Dikatakannya juga, untuk Pulau Lombok sendiri terdapat hampir 2.000 madrasah negeri dan swasta dengan jumlah guru madrasah swasta mencapai sekitar 25.000 hingga 35.000 orang. Sebagian besar telah memiliki sertifikasi dan inpassing.
Ia juga menyebut Selain pengangkatan PPPK, aliansi guru madrasah swasta juga memohon agar pembayaran tunjangan sertifikasi dan inpassing dilakukan setiap bulan seperti sistem penggajian ASN.
“Kami kemarin rapat koordinasi dengan Kementerian Agama Pusat dan itu akan diupayakan supaya dibayar gajinya atau honornya setiap bulan,” jelasnya.
Menurut Zamroni, persoalan ini telah menjadi atensi nasional.
“Harapan kita nasib guru madrasah swasta se-Indonesia bisa bergerak dari NTB untuk Indonesia,” imbuhnya.
Sementara itu, Wakil Ketua DPR RI Sari Yuliati menyampaikan bahwa dirinya menerima langsung aspirasi guru madrasah swasta dalam demonstrasi damai di Gedung DPR RI pada 11 Februari 2026.

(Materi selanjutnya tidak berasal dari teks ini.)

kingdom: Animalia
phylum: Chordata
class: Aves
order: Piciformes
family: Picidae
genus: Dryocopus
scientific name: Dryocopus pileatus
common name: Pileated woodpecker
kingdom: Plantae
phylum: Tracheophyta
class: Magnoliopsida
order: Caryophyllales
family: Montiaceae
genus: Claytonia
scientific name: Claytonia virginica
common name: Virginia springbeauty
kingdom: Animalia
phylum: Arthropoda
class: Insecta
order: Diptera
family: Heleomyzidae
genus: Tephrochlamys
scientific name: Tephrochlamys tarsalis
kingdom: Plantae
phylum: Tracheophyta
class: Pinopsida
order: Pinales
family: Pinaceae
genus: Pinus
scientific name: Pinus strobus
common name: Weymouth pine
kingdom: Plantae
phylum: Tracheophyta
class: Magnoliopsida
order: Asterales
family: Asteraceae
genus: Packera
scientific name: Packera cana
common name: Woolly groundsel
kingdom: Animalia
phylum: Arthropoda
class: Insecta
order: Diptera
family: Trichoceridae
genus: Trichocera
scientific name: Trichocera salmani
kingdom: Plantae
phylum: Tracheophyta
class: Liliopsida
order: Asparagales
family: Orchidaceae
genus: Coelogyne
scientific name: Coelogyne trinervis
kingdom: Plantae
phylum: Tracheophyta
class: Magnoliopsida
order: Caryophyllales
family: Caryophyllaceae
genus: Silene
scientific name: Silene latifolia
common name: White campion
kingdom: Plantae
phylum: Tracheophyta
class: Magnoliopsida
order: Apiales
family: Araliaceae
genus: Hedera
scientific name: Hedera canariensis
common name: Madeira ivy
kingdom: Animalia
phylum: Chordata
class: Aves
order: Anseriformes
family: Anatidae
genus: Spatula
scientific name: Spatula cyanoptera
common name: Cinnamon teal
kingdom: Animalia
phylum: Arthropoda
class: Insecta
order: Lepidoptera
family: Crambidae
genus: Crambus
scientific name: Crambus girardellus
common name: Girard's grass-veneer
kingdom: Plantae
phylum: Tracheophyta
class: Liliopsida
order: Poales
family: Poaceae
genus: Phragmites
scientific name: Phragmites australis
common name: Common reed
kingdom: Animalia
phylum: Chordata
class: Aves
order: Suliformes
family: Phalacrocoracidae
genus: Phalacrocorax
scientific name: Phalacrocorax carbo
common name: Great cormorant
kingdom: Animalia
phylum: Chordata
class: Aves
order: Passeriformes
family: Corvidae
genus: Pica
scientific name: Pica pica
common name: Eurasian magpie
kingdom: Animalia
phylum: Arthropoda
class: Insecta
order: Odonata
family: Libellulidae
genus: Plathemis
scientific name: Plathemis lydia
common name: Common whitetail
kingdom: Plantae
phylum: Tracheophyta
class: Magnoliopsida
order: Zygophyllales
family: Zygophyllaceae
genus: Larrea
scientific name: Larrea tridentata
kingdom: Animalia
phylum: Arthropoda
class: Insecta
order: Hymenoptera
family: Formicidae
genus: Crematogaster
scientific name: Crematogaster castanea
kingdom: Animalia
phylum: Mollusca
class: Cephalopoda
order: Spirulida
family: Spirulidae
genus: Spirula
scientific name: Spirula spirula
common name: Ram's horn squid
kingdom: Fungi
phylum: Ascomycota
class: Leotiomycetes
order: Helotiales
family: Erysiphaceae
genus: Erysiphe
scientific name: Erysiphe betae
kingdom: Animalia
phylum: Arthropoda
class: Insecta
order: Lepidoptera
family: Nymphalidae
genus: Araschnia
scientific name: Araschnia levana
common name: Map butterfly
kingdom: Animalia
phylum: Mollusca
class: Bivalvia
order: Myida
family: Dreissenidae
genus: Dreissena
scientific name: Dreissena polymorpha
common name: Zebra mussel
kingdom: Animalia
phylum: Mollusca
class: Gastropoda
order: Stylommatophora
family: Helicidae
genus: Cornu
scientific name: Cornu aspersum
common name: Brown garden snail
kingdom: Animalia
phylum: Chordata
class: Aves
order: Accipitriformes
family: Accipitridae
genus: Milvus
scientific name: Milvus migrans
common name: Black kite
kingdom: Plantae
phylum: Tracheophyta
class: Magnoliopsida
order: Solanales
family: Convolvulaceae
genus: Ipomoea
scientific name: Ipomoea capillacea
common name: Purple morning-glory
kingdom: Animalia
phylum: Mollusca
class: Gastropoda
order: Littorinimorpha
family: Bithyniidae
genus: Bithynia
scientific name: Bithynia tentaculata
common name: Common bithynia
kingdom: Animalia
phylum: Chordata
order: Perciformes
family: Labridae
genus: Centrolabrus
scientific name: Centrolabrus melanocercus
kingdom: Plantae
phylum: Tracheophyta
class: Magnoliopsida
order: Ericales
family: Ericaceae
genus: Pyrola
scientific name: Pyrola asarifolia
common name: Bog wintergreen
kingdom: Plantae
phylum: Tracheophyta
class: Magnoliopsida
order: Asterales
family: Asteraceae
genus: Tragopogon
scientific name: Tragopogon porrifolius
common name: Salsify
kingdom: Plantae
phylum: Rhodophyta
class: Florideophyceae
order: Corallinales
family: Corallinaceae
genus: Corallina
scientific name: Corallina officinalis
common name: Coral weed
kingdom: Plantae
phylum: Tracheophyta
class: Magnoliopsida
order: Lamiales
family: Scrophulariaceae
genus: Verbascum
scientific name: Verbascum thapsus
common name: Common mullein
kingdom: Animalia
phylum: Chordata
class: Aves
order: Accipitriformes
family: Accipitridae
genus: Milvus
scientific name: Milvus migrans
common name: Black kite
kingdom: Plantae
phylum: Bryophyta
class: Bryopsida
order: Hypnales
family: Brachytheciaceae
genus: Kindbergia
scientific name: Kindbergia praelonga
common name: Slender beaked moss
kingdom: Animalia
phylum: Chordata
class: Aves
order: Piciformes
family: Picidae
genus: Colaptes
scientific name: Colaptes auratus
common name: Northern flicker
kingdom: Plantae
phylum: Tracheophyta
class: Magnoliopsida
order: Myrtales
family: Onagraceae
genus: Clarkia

“Betul bahwa saya yang menerima demonstrasi damai dari guru-guru madrasah swasta yang ada di seluruh Indonesia dan kebetulan saya menghadapinya sendiri sebagai Wakil Ketua DPR RI,” terangnya.
Ia mengatakan, tuntutan guru madrasah swasta mencakup lima poin, di antaranya permohonan pengangkatan menjadi PPPK melalui kebijakan khusus serta keikutsertaan dalam seleksi PPPK untuk ditempatkan di madrasah negeri maupun swasta.
“DPR RI secara afirmasi mendukung tuntutan tersebut yaitu guru madrasah swasta diangkat untuk menjadi PPPK,” tegasnya.
Sari menekankan bahwa pengangkatan tersebut membutuhkan rapat koordinasi antara Kementerian Agama, Kementerian PAN-RB, BKN, dan Kementerian Keuangan untuk memastikan kesiapan anggaran.
“Saya memberikan kesempatan Kementerian Agama untuk menjadi koordinator atas rapat tersebut. Apabila tidak mampu melakukannya maka saya yang akan lakukan,” katanya.
Terkait tunjangan profesi guru, Sari menyebut secara politik dan teknis kebijakan tersebut telah tersedia, termasuk anggarannya.
“Anggaran itu sudah ada, keputusannya sudah ada, tinggal dilaksanakan saja. Itu hanya masalah proses teknisnya saja,” ujarnya.
Ia berharap momentum Ramadan menjadi penguat komitmen dalam memperjuangkan kesejahteraan guru madrasah.
“Mudah-mudahan itu menjadi afirmasi dari DPR RI tentang keberpihakan pimpinan terhadap para guru madrasah tersebut,” pungkasnya. (Wira/red).